### WHAT TO DO
Copy out each line of the material that includes the word "with".

○ ○ ○ ○

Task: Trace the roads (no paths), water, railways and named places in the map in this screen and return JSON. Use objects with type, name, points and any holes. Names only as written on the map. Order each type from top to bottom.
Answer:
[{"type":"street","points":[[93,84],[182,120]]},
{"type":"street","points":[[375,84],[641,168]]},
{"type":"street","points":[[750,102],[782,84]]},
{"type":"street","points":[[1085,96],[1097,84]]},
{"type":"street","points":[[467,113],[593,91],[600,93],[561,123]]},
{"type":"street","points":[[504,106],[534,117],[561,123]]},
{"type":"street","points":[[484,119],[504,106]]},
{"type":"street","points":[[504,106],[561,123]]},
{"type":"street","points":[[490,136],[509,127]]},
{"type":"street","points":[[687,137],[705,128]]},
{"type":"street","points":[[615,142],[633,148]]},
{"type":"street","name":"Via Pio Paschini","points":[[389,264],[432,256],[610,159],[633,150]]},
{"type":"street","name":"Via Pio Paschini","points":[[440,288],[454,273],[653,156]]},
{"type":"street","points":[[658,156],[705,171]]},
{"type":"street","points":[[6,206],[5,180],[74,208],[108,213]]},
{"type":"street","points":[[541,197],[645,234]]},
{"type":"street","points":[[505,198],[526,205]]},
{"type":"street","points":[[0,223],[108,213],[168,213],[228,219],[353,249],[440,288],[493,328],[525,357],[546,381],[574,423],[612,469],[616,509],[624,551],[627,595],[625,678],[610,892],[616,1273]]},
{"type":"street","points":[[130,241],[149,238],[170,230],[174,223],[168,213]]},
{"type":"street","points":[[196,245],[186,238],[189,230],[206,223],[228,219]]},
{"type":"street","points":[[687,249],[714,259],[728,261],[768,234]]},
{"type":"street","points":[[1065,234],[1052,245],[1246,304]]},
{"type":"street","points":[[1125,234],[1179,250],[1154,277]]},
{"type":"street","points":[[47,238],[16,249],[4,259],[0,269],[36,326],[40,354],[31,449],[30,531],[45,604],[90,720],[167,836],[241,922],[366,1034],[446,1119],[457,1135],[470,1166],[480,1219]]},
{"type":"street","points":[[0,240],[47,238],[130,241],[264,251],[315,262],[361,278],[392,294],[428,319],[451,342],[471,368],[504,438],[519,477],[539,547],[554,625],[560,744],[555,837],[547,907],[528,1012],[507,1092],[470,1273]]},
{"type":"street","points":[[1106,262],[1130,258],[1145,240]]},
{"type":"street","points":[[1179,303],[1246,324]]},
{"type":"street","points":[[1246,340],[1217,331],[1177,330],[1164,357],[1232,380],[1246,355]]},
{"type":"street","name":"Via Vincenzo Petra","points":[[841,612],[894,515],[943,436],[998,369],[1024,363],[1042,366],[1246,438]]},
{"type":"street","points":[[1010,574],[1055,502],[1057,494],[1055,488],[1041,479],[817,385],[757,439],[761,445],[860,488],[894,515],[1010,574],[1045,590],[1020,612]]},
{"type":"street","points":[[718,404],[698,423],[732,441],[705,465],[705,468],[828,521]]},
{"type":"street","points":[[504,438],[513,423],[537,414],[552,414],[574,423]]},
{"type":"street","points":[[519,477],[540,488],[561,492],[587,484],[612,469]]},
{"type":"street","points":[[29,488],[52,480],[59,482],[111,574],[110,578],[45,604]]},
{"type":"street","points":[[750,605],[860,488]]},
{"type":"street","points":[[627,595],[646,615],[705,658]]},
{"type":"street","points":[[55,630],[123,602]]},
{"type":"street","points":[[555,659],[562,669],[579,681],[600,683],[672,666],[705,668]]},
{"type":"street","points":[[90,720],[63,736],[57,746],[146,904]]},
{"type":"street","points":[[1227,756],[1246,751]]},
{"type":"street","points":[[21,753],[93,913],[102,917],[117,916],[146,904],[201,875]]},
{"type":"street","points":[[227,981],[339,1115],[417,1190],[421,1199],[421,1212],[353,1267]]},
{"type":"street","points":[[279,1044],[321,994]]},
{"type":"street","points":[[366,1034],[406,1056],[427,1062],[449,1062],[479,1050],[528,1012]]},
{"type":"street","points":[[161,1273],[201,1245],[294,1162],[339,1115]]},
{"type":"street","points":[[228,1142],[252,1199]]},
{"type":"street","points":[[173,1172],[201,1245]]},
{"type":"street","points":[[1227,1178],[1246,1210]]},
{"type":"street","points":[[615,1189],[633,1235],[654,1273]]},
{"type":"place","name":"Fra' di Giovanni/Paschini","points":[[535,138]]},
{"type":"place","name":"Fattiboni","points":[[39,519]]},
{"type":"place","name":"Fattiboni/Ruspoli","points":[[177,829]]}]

○ ○ ○ ○

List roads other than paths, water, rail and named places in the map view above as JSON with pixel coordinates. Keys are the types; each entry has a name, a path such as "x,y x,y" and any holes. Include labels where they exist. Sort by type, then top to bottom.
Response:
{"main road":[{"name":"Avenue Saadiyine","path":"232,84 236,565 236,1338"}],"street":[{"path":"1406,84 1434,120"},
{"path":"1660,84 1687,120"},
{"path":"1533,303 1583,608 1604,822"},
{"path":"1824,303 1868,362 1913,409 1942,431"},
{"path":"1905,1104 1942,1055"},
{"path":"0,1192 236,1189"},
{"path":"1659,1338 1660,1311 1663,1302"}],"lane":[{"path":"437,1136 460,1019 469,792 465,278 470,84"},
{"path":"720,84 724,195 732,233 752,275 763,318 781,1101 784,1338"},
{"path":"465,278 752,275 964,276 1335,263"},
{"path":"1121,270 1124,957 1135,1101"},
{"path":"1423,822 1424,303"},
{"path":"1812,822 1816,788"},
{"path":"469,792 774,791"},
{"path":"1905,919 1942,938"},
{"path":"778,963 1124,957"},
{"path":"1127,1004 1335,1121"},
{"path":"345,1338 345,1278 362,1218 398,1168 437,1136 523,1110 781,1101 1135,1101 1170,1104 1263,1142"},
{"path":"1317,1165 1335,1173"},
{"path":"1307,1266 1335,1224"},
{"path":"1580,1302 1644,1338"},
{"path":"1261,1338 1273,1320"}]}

○ ○ ○ ○

### RESPONSE FOR THIS EXERCISE
Task: Trace the roads (no paths), water, railways and named places in the map in this screen and return JSON. Use objects with type, name, points and any holes. Names only as written on the map. Order each type from top to bottom.
List roads other than paths, water, rail and named places in the map view above as JSON with pixel coordinates. Keys are the types; each entry has a name, a path such as "x,y x,y" and any holes. Include labels where they exist. Sort by type, then top to bottom.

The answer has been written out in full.